EXERCISE AIM:
Copy out each of the items below, replacing "KARL KANI" with "Karl Kani" wherever it occurs and leaving the rest unchanged.

[[ AVAILABLE RECORDS open ]]

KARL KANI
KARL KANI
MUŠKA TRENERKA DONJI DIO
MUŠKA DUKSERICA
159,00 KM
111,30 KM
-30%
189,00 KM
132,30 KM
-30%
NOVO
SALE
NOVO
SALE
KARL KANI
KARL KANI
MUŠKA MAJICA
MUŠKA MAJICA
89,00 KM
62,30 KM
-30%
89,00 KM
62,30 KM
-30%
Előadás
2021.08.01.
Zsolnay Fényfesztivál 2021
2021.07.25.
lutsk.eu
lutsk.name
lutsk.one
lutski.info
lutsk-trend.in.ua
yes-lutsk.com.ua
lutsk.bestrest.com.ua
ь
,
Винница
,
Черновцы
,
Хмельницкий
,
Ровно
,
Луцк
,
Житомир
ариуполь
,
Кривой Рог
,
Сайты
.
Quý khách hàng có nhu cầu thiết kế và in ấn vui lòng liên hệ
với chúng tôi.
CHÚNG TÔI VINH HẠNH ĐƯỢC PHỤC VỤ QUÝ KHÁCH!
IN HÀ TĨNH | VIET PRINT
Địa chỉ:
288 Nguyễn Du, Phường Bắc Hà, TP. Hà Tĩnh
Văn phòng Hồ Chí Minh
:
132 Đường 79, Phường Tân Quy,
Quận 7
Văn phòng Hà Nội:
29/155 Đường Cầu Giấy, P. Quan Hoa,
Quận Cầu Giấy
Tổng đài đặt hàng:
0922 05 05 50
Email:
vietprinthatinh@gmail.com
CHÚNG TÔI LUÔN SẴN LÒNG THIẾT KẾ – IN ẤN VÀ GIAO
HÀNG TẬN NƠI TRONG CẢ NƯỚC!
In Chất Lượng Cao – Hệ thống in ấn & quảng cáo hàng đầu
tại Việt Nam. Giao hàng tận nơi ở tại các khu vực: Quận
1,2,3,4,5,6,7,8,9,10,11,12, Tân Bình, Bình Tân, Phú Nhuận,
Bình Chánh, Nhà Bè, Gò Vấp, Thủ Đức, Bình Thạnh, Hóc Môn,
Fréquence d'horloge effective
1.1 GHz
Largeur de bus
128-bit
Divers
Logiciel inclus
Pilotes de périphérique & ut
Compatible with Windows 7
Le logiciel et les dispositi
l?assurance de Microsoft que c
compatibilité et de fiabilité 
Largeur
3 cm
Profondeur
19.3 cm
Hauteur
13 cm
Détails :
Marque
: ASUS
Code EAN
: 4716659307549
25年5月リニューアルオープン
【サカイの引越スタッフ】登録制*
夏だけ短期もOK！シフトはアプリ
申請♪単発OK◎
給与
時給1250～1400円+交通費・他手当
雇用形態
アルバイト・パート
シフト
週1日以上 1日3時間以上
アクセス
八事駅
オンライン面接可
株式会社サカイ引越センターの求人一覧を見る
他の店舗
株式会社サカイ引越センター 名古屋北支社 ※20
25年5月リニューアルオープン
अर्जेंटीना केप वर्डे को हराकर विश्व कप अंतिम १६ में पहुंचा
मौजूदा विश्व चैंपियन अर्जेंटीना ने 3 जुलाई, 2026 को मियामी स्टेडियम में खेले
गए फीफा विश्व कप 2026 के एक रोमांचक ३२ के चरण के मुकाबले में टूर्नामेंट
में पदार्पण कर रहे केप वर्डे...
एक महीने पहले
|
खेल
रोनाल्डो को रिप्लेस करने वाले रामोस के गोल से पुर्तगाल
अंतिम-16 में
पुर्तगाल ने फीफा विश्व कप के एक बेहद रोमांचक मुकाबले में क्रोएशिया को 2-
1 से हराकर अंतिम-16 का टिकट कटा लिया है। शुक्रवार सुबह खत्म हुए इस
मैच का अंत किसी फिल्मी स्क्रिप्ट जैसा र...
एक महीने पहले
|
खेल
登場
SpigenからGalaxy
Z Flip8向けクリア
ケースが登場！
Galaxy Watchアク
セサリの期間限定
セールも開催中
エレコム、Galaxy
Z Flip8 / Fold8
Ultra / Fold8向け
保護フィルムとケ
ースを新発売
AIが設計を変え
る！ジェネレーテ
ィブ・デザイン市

[[ AVAILABLE RECORDS closed ]]

ANSWER SPACE:
Karl Kani
Karl Kani
MUŠKA TRENERKA DONJI DIO
MUŠKA DUKSERICA
159,00 KM
111,30 KM
-30%
189,00 KM
132,30 KM
-30%
NOVO
SALE
NOVO
SALE
Karl Kani
Karl Kani
MUŠKA MAJICA
MUŠKA MAJICA
89,00 KM
62,30 KM
-30%
89,00 KM
62,30 KM
-30%
Előadás
2021.08.01.
Zsolnay Fényfesztivál 2021
2021.07.25.
lutsk.eu
lutsk.name
lutsk.one
lutski.info
lutsk-trend.in.ua
yes-lutsk.com.ua
lutsk.bestrest.com.ua
ь
,
Винница
,
Черновцы
,
Хмельницкий
,
Ровно
,
Луцк
,
Житомир
ариуполь
,
Кривой Рог
,
Сайты
.
Quý khách hàng có nhu cầu thiết kế và in ấn vui lòng liên hệ
với chúng tôi.
CHÚNG TÔI VINH HẠNH ĐƯỢC PHỤC VỤ QUÝ KHÁCH!
IN HÀ TĨNH | VIET PRINT
Địa chỉ:
288 Nguyễn Du, Phường Bắc Hà, TP. Hà Tĩnh
Văn phòng Hồ Chí Minh
:
132 Đường 79, Phường Tân Quy,
Quận 7
Văn phòng Hà Nội:
29/155 Đường Cầu Giấy, P. Quan Hoa,
Quận Cầu Giấy
Tổng đài đặt hàng:
0922 05 05 50
Email:
vietprinthatinh@gmail.com
CHÚNG TÔI LUÔN SẴN LÒNG THIẾT KẾ – IN ẤN VÀ GIAO
HÀNG TẬN NƠI TRONG CẢ NƯỚC!
In Chất Lượng Cao – Hệ thống in ấn & quảng cáo hàng đầu
tại Việt Nam. Giao hàng tận nơi ở tại các khu vực: Quận
1,2,3,4,5,6,7,8,9,10,11,12, Tân Bình, Bình Tân, Phú Nhuận,
Bình Chánh, Nhà Bè, Gò Vấp, Thủ Đức, Bình Thạnh, Hóc Môn,
Fréquence d'horloge effective
1.1 GHz
Largeur de bus
128-bit
Divers
Logiciel inclus
Pilotes de périphérique & ut
Compatible with Windows 7
Le logiciel et les dispositi
l?assurance de Microsoft que c
compatibilité et de fiabilité 
Largeur
3 cm
Profondeur
19.3 cm
Hauteur
13 cm
Détails :
Marque
: ASUS
Code EAN
: 4716659307549
25年5月リニューアルオープン
【サカイの引越スタッフ】登録制*
夏だけ短期もOK！シフトはアプリ
申請♪単発OK◎
給与
時給1250～1400円+交通費・他手当
雇用形態
アルバイト・パート
シフト
週1日以上 1日3時間以上
アクセス
八事駅
オンライン面接可
株式会社サカイ引越センターの求人一覧を見る
他の店舗
株式会社サカイ引越センター 名古屋北支社 ※20
25年5月リニューアルオープン
अर्जेंटीना केप वर्डे को हराकर विश्व कप अंतिम १६ में पहुंचा
मौजूदा विश्व चैंपियन अर्जेंटीना ने 3 जुलाई, 2026 को मियामी स्टेडियम में खेले
गए फीफा विश्व कप 2026 के एक रोमांचक ३२ के चरण के मुकाबले में टूर्नामेंट
में पदार्पण कर रहे केप वर्डे...
एक महीने पहले
|
खेल
रोनाल्डो को रिप्लेस करने वाले रामोस के गोल से पुर्तगाल
अंतिम-16 में
पुर्तगाल ने फीफा विश्व कप के एक बेहद रोमांचक मुकाबले में क्रोएशिया को 2-
1 से हराकर अंतिम-16 का टिकट कटा लिया है। शुक्रवार सुबह खत्म हुए इस
मैच का अंत किसी फिल्मी स्क्रिप्ट जैसा र...
एक महीने पहले
|
खेल
登場
SpigenからGalaxy
Z Flip8向けクリア
ケースが登場！
Galaxy Watchアク
セサリの期間限定
セールも開催中
エレコム、Galaxy
Z Flip8 / Fold8
Ultra / Fold8向け
保護フィルムとケ
ースを新発売
AIが設計を変え
る！ジェネレーテ
ィブ・デザイン市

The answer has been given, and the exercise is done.